232447 Standardizing and streamlining safety reporting in substance abuse trials

Tuesday, November 9, 2010

Robert Lindblad, MD , The EMMES Corporation, Rockville, MD
Maria Campanella, RN, BSN, CCRA , NIDA CCC, EMMES Corporation, Rockville, MD
David Styers, BS , NIDA CCC, EMMES Corporation, Rockville, MD
Prasad Kothari, MS , Consultant for the Center for the Clinical Trials Network, Synergy Enterprise, Inc., Rockville, MD
Carmen Rosa, MS , Center for the Clinical Trials Network, National Institute on Drug Abuse, Bethesda, MD
Steven Sparenborg, PhD , Center for the Clinical Trials Network, National Institutes of Health (NIH), Rockville, MD
Safety reporting in psychosocial trials is controversial.
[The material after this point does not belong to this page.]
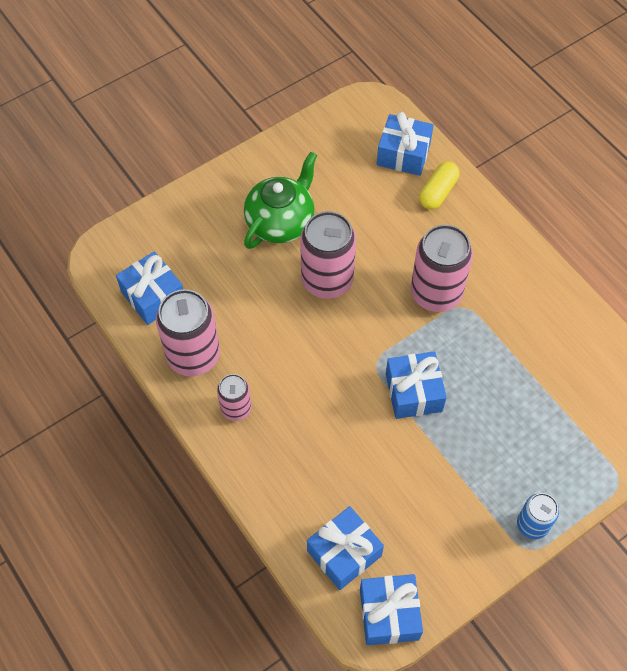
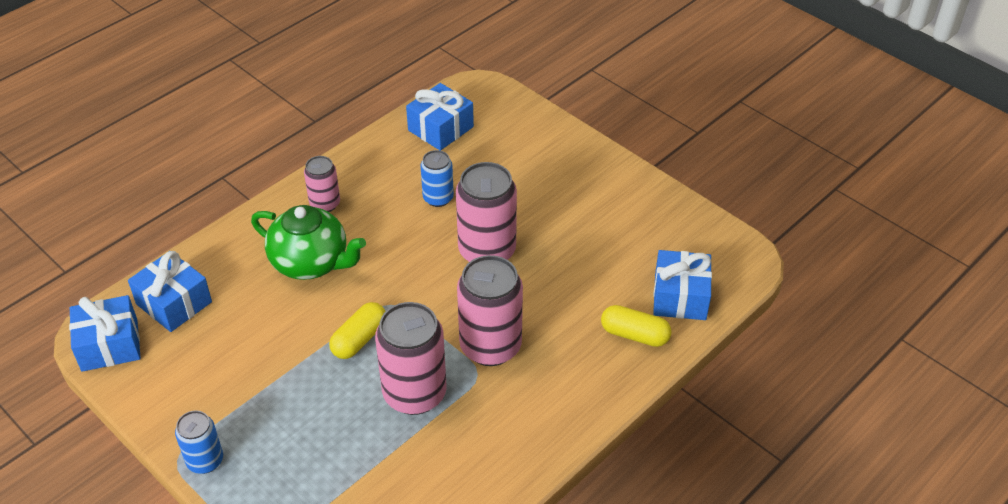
camera: 80 degrees right, 15 degrees down
pink can [156,289,220,376] -> pink can moved to [375,302,447,415]
green teapot [244,152,317,249] -> green teapot moved to [251,205,366,280]
blue gift [386,351,447,419] -> yellow capsule [329,302,386,359]
none -> blue can [420,150,454,207]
Reporting of all adverse events yields limited relevant safety information and is burdensome to clinical sites. Since 1999, the National Institute of Drug Abuse, National Drug Abuse Treatment Clinical Trial Network (CTN) has conducted 24 randomized clinical trials in the field of drug abuse. Safety reporting was variable due to numerous investigators and data centers. In 2004 the CTN created a centralized safety office. We describe strategies to standardize safety data collection, reduce site reporting burden and problems encountered, and maintain appropriate safety monitoring with sponsor, IRB DSMB and FDA reviews. Protocols and safety data from the 17 completed trials available from the CTN public data share web site were reviewed. A total of 11,302 AEs and 1,330 SAEs were reported across approximately 6,700 participants enrolled in three investigational pharmaceutical intervention, one combination investigational pharmaceutical / psychosocial intervention, one combination marketed pharmaceutical / psychosocial intervention and twelve psychosocial intervention alone clinical trials. Safety reporting variability resulted in problematic across-study comparisons. Since 2004 the safety office has instituted systematic processes to standardize safety reporting including consistent definitions and characterizations of adverse events and serious adverse events and clearly defining in the protocol which identified events require reporting in the central data base. Driven by lessons learned, the current strategies were developed to standardize adverse event reporting, support cross study comparisons, reduce reporting burden for clinical sites and preserve appropriate safety monitoring of clinical trial participants.

Learning Areas:
Other professions or practice related to public health
Social and behavioral sciences

Learning Objectives:
Safety reporting in psychosocial trials is controversial. Reporting of all adverse events yields limited relevant safety information and is burdensome to clinical sites. Since 1999, the National Institute of Drug Abuse, National Drug Abuse Treatment Clinical Trial Network (CTN) has conducted 24 randomized clinical trials in the field of drug abuse.

Presenting author's disclosure statement:

Qualified on the content I am responsible for because: I am the central Medical Monitor for all CTN trials for the past 5 years
Any relevant financial relationships? No

I agree to comply with the American Public Health Association Conflict of Interest and Commercial Support Guidelines, and to disclose to the participants any off-label or experimental uses of a commercial product or service discussed in my presentation.